Hükümetin haneleri desteklemek için 150 milyar sterline kadar harcaması ve yerel enerji faturalarının fiyatında gelecek artışları dondurması bekleniyor. Hükümetin bunu finanse etmek için bu parayı ödünç alması muhtemeldir, bu da Muhafazakâr Parti’nin uzun yıllar boyunca hiçbir hükümet borçlanması olmaksızın "dengeli bütçeleri" desteklediğini iddia ettiği politikalarını altüst eder. Ancak enerji fiyatlarındaki artışların kaldırılması enflasyonu, yaklaşık yüzde 3,9 oranında azaltabilir.
Muhafazakârlar 2025’ten önce bir seçime gitmek zorundalar. Muhtemelen daha fazla hükümet borçlanmasını teşvik edecekler ve harcamaları kısmak için çok fazla zorlamayacaklar çünkü kazanmak için bu seçimden önce ekonomik patlamayı canlandırmak istiyorlar. Fiyatlardaki artışlar, özellikle petrol ve gaz üreticileri için doğrudan büyük şirket kârlarını besliyor. İngiltere’deki en büyük 350 şirketin kârı 2019’un sonundan bu yana yüzde 78 arttı. Zaten basit bir matematik bile şirketlerin kârlarını nasıl elde ettiğini ortaya çıkarıyor. Fiyatlar yükseldiğine, ancak ücretler bu artış oranında yükselmediğine göre, açıkça kârlar yükselmiş olmalı. Büyük şirketler piyasa güçlerini ve son birkaç yılın krizlerini müstehcen kârlar elde etmek için kullanıyorlar, ancak BP, Shell veya diğer birkaç dev şirket tarafından elde edilen süper kârların her kuruşu işçilerin emeğinden ve daha küçük işletmelerden karşılanıyor.
***
DON’T PAY (ÖDEME) HAREKETİ NEDİR?
Ödeme hareketi “Milyonlarcamız bu kış enerji faturalarını ödeme imkânına sahip olamayacak. Bunun yaşanmasına izin veremeyiz” sloganıyla yola çıktı. Hareketin eylem planı şöyle:
•Elektrik ve doğalgaz faturalarının makul bir seviyeye indirilmesini talep ediyoruz.

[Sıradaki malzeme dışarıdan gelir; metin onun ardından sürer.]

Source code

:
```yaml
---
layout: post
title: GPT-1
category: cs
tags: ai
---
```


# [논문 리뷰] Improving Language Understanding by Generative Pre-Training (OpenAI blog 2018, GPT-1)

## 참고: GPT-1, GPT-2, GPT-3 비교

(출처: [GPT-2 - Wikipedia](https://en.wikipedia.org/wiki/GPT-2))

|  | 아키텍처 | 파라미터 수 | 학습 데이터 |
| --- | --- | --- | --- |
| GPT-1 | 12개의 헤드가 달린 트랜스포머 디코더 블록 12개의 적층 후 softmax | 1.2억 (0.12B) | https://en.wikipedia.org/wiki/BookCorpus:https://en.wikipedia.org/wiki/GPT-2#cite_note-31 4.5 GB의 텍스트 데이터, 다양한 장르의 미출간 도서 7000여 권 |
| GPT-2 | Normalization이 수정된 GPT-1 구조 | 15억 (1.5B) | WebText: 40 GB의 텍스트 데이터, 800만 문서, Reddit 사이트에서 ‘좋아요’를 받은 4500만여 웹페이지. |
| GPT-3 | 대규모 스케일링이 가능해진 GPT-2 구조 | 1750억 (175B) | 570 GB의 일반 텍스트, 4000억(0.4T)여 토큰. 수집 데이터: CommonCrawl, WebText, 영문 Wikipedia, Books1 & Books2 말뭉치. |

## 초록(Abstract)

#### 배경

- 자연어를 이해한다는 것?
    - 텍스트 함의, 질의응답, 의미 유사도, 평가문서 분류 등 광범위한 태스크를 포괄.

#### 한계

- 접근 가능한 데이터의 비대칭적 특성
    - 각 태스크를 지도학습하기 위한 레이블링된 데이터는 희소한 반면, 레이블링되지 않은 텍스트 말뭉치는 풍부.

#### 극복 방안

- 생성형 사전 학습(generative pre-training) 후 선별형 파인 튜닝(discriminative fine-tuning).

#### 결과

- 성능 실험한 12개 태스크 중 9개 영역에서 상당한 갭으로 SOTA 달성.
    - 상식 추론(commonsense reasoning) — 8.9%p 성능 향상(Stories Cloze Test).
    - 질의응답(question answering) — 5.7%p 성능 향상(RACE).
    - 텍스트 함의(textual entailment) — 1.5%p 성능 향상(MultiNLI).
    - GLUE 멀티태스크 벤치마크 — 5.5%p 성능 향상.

•Taleplerimiz dikkate alınmazsa 1 Ekim’den itibaren otomatik ödeme talimatlarımızı iptal edeceğiz.
•Belirlenen tarihe kadar bir milyon kişiye ulaşırsak eyleme geçeceğiz.
İnternet sitesinde yer alan bilgiye göre ülkedeki 28 milyon elektrik ve doğalgaz abonesinden 180 bini aşkını kampanyaya imza attı.